Architectural plans and models for the new, $5 million, 13,000-square-foot Edward H. Rosen Center for Jewish Life were unveiled last week at a private gathering for supporters, held at Rosen's Bryn Mawr home. A former member of Temple University's board, Rosen recalled that his longtime friend, financier Alan Slifka, had offered to honor him with a "naming gift" at Temple. Rosen accepted -- and chose to have his name attached to a new Hillel building.
So far, officials have raised roughly $3.7 million out of an overall goal of $6 million, which would include additional funds for a building endowment.
Groundbreaking is expected to take place this spring, and Alpert said he's hopeful that the building will open by fall 2008.
"We expect the number of Jewish students at Temple to increase tremendously in the next few years," Alpert told a group of the project's supporters inside Rosen's book-lined apartment. He added that, at present, about 9,000 undergraduates reside on campus, at least 600 of whom are Jews.

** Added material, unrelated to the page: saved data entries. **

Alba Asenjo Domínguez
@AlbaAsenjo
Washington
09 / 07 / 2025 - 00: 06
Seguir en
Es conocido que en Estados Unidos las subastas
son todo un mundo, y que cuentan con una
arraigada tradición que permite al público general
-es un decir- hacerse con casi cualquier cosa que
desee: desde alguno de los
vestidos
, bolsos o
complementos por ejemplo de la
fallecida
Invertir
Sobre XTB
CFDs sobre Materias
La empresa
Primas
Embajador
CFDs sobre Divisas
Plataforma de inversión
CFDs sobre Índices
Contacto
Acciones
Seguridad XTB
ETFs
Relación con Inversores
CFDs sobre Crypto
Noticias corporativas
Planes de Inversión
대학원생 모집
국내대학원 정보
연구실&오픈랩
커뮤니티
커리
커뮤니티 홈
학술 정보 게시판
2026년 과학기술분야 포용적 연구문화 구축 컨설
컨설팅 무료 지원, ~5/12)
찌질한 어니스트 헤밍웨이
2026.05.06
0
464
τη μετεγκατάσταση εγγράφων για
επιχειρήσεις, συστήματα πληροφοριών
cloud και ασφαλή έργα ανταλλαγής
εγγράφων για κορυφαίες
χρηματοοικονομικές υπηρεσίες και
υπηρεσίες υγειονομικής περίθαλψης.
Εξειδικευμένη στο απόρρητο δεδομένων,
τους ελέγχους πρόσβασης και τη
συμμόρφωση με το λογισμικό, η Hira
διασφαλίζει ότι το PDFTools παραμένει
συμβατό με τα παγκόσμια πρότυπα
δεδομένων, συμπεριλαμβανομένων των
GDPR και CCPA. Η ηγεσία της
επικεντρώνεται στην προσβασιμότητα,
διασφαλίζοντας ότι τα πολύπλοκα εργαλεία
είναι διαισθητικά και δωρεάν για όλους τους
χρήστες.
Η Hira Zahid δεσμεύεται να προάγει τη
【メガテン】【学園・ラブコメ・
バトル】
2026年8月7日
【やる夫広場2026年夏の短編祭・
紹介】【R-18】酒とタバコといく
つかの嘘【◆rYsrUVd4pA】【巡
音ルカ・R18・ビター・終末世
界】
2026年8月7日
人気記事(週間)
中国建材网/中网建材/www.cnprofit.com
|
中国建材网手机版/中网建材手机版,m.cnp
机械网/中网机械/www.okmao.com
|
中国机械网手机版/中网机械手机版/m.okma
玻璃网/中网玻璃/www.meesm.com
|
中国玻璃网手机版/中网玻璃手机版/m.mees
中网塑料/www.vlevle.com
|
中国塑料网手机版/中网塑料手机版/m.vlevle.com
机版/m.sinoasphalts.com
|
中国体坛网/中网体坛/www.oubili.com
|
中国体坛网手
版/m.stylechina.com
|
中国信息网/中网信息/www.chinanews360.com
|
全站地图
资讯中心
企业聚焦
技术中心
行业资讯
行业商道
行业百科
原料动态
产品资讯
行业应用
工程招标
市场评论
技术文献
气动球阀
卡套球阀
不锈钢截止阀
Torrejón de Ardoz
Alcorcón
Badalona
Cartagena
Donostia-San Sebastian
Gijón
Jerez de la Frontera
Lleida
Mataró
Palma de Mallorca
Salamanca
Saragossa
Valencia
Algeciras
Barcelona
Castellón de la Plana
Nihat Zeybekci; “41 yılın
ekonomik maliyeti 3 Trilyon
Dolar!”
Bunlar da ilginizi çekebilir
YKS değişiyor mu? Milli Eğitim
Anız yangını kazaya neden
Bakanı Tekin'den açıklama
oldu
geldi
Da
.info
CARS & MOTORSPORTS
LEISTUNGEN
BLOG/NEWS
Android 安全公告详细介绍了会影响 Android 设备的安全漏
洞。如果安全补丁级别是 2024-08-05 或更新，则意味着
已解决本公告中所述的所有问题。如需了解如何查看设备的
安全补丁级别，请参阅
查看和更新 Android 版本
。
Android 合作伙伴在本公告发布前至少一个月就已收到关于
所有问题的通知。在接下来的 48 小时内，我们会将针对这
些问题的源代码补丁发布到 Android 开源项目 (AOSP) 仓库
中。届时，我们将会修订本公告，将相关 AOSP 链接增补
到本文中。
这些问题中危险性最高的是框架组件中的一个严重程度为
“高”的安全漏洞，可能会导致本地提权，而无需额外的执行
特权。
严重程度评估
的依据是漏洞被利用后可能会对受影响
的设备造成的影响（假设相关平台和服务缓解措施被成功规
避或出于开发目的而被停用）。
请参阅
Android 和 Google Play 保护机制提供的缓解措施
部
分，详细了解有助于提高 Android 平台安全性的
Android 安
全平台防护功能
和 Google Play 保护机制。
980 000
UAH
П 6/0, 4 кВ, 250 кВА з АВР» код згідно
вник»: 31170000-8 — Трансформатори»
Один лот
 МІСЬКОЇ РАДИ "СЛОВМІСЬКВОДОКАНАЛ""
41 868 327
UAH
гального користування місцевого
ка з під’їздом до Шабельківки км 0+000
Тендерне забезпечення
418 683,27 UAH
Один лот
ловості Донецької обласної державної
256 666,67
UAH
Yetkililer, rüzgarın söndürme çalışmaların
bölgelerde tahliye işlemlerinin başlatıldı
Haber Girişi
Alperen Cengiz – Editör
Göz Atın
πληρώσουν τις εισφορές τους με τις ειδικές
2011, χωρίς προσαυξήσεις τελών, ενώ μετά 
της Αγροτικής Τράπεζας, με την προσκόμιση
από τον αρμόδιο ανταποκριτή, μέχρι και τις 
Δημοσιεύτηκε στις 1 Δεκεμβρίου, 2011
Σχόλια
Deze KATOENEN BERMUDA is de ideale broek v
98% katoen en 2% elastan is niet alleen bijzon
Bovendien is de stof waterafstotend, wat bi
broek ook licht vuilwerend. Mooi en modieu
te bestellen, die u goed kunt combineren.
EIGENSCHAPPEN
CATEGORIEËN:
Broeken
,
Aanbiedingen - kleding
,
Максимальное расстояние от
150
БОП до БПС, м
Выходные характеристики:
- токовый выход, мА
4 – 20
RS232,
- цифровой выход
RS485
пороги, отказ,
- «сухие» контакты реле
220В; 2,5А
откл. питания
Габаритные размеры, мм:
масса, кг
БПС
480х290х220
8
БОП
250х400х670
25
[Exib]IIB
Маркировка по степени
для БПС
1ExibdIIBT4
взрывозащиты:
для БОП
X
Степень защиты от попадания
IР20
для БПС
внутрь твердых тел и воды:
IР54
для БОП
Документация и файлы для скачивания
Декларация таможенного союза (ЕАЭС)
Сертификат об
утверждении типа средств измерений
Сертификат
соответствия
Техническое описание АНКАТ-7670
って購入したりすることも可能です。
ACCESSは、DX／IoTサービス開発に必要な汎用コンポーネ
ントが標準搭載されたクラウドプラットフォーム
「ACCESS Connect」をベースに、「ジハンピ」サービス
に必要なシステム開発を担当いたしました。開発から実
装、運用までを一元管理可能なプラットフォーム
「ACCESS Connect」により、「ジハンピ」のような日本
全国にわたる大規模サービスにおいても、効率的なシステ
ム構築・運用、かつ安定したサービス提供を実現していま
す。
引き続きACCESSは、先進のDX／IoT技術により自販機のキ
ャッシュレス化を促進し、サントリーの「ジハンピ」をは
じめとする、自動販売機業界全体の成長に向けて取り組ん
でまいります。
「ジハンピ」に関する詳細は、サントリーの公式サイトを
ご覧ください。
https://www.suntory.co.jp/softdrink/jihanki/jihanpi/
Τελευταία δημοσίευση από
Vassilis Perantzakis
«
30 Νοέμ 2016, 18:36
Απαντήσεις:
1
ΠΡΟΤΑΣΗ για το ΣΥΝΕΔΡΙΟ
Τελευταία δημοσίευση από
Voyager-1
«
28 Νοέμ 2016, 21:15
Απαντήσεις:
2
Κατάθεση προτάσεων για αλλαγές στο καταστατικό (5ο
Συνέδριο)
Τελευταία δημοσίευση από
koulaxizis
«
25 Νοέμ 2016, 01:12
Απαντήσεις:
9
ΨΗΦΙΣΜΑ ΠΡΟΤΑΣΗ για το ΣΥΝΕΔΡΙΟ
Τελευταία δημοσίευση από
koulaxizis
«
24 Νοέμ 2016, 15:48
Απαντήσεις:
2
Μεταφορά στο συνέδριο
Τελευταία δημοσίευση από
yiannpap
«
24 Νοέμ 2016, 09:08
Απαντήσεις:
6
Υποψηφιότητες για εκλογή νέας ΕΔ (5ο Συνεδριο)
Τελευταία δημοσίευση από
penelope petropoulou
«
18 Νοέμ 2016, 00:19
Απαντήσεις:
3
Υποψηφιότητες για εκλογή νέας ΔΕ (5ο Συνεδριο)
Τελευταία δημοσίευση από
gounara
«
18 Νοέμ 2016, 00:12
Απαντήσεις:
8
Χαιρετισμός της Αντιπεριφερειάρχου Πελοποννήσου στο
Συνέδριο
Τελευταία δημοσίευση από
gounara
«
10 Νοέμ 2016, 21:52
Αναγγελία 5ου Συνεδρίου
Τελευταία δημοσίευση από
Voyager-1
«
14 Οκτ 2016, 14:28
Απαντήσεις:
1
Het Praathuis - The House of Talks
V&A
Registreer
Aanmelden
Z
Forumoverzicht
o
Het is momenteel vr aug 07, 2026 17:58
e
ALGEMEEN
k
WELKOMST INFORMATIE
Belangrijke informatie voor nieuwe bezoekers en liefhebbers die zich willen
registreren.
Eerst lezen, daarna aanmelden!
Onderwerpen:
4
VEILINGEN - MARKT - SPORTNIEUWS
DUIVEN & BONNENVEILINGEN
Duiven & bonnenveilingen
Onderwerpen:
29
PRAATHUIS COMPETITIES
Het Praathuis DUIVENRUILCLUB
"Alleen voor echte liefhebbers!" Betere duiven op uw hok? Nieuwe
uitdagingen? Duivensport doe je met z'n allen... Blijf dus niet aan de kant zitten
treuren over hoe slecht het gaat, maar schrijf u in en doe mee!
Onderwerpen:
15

The building will be situated on the corner of 15th and Norris streets, one block west of North Broad Street and catty-corner to the university's outdoor athletic fields, which officials stressed is a well-lit area in a neighborhood undergoing renovation.
The building -- designed by Jamie Wyper, the architect of Steinhardt Hall -- plans to utilize glass for much of structure's exterior, and emphasize open spaces in the interior. Wyper said that it will have a basement, three floors, and a roof deck -- with views of Center City -- that could accommodate a sukkah.
Unlike Steinhardt Hall, the Rosen building will not have a kosher dining facility for daily usage, but it will maintain a cafe and a kosher kitchen that could be used for special events, according to Wyper.
The structure will replace the current North Broad Street headquarters that nearly everyone at the event called inadequate for the wide array of Jewish programming taking place at Temple.
"It's like a relic of the Civil War," burst forth Rosen, himself a graduate of Yale University. "The real leadership of the Jewish community is behind this project."
In addition to serving the students at Temple, the center will also be the home of Hillel in Philadelphia, which helps coordinate Jewish-student activities for numerous area campuses, both in the city and the suburbs, though not at Penn.
Sara Fischer, who oversees Hillel in Philadelphia, said that even juniors and seniors, who will have graduated by the time the project's completed, are looking forward to the new building.
"The students are really excited about it. They are like, 'Why isn't it here already,' " said Fischer, who added that she can't wait for a much-improved and well-lit office.
In fact, she noted cheerfully, she's absolutely "desperate for the building."